4. Respect your leadership
We serve the Church. Youth ministry is our calling. It is frustrating when your rector or supervisor has rules that seem to hinder the work of reaching youth with the Gospel, but reacting with a lack of respect for that person never helps the situation. Do not talk behind your bosses’ back. Stop the gossip! Remove yourself if others are complaining for the sake of complaining. If something is bugging you, speak to them. Model speaking TO rather than ABOUT people. Work to understand your supervisor’s context and why they made the rule. It could be that they are not aware their rule is hindering your ministry and, if it is less important, they are probably going to be willing to allow you to redefine it. On the other hand, a senior pastor is tasked with maintaining the whole church. Know that senior leaders are often acting on information that you do not possess and that they are not free to share. Ask for your needs to be met. If they are not, trust your leadership to be working for the good of the church and your ministry and let it go.
5. Learn to delegate
We were hired to do youth ministry. That includes many duties: interacting with parents, developing leaders, and putting together a great ministry.
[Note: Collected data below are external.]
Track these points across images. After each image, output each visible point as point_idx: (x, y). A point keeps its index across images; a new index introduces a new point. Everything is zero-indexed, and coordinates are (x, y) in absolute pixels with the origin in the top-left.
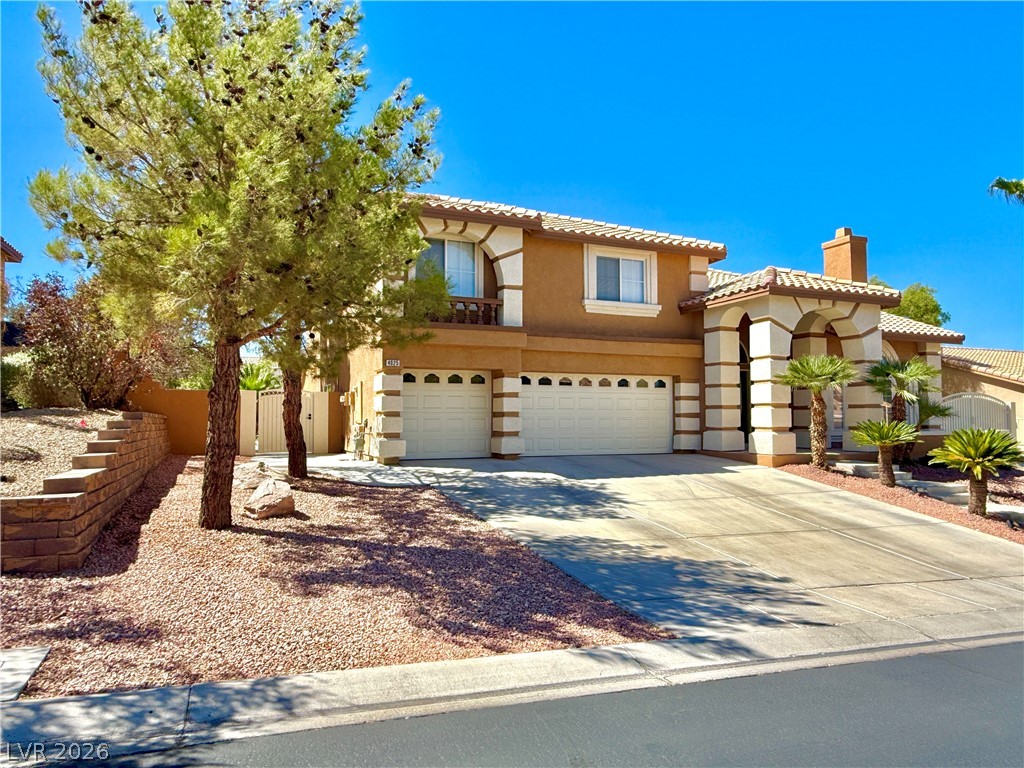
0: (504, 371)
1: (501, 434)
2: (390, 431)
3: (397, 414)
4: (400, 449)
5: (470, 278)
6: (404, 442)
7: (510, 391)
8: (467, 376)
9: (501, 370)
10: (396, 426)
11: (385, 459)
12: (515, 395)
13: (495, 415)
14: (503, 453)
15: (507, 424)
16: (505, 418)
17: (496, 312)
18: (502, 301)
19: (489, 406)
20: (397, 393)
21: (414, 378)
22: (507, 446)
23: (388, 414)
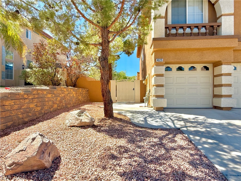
0: (222, 62)
1: (220, 96)
2: (158, 94)
3: (162, 86)
4: (164, 103)
5: (200, 17)
6: (166, 100)
7: (226, 72)
8: (199, 67)
9: (221, 61)
10: (162, 91)
11: (156, 108)
12: (229, 75)
13: (215, 86)
14: (222, 106)
15: (224, 91)
16: (223, 87)
17: (216, 30)
18: (221, 23)
19: (211, 82)
20: (162, 75)
21: (171, 69)
22: (224, 103)
23: (158, 86)
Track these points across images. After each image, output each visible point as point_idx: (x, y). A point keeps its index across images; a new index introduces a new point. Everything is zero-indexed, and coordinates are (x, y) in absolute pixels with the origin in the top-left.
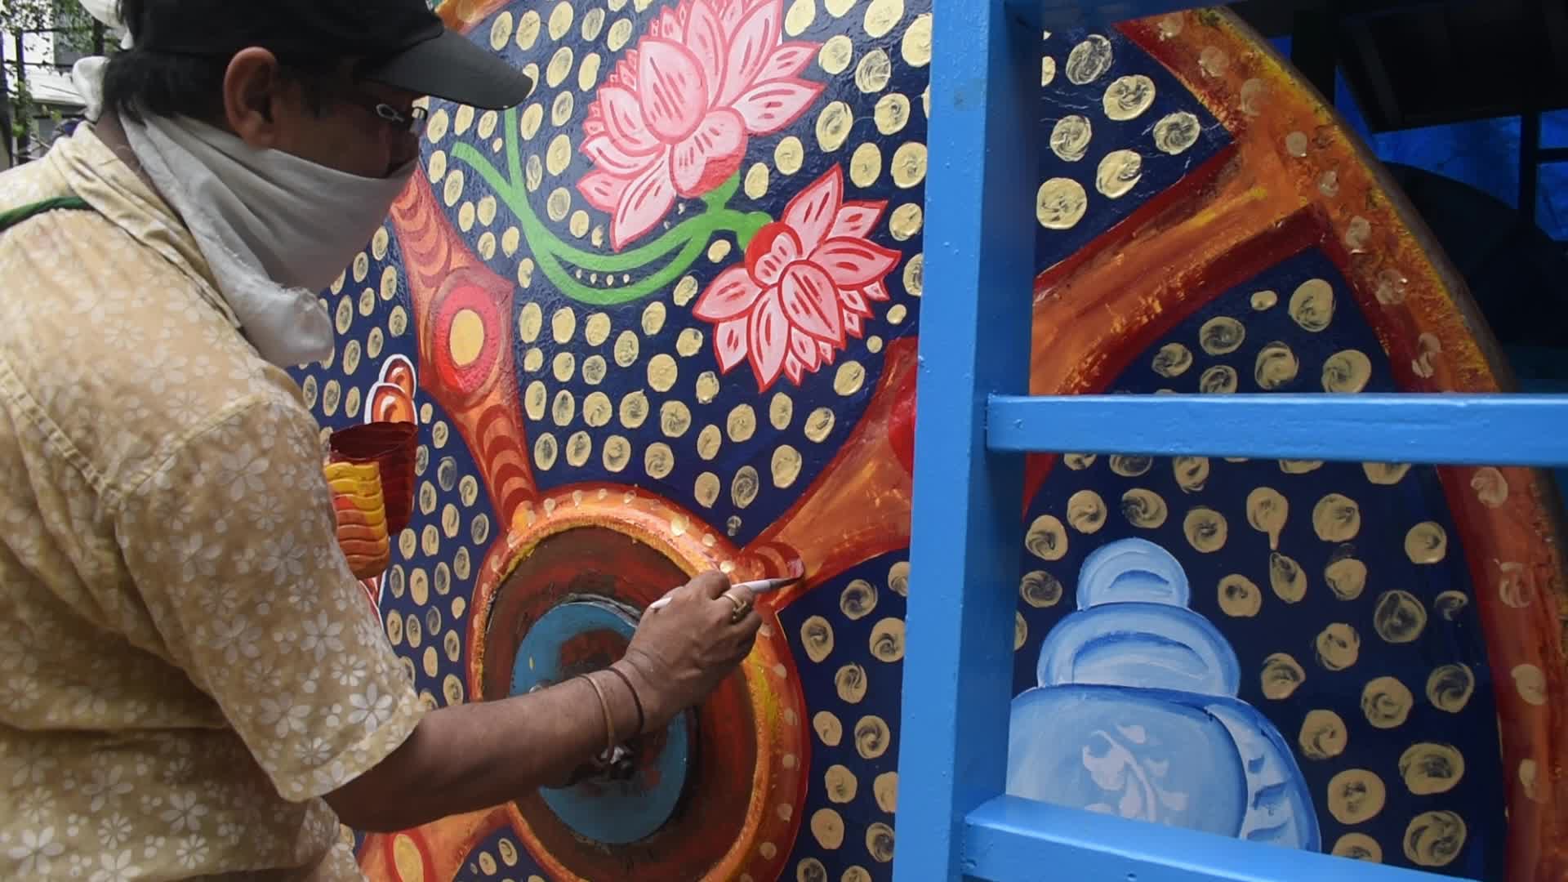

A pastor once said during the hiring process of a youth worker, “I don’t want you to do the work of ten people. I want you to find ten people to do all that work.” Develop a community of people to surround you to reach every last student, but do not do it alone. Ensure that these people are properly trained, utilizing their gifts, and honoring their successes as well as being their during failures.
6. Use staff meetings and office time wisely:
One place where you really need to be seen as a professional is in the church office.
a) Office Time:
-Dress professionally in the office.
-Find out when your pastor wants you to be in the office and be there. They understand that your value to the organization is as a missionary to the community and want you “outside”. However, a church staff is a team, and having regular, scheduled interactions with the team is an important part of being a team player- and we all play for the same team!
-Use your office time wisely: work on messages, organize to delegate, relate with the staff but don’t waste time- even if others do. This is a ministry. Eternity is at stake. Don’t waste your time. It is far too valuable.
-Use adult vocabulary in the office. Things are “awesome” on the campus and the youth room. They are “fantastic” in the office.
b) Staff Meetings:
-Never be the last one to the meeting, rushing in as the meeting starts. Show up five minutes early and work on email if you are the first.
-Don’t play with your phone or text people during meetings!
-Pay Attention to everyone else’s business. You are part of the team.
-Enter conversations as an equal…but calmly. And know when you have said enough.
7. Plan for the long haul:
Youth workers do ministry in the “now,” after all, that is where kids live. Your students are not thinking of what is going on two months from now - Homecoming is next week! Remember that the adults and parents in our ministry are busy and are juggling commitments to be involved with us. Plan at least three months in advance. Have your summer activities planned and advertised (with costs) by December 1.
You will be surprised how much these simple seven items will improve other’s perception of you and raise the respect shown to you by the pastoral staff, your volunteers and parents.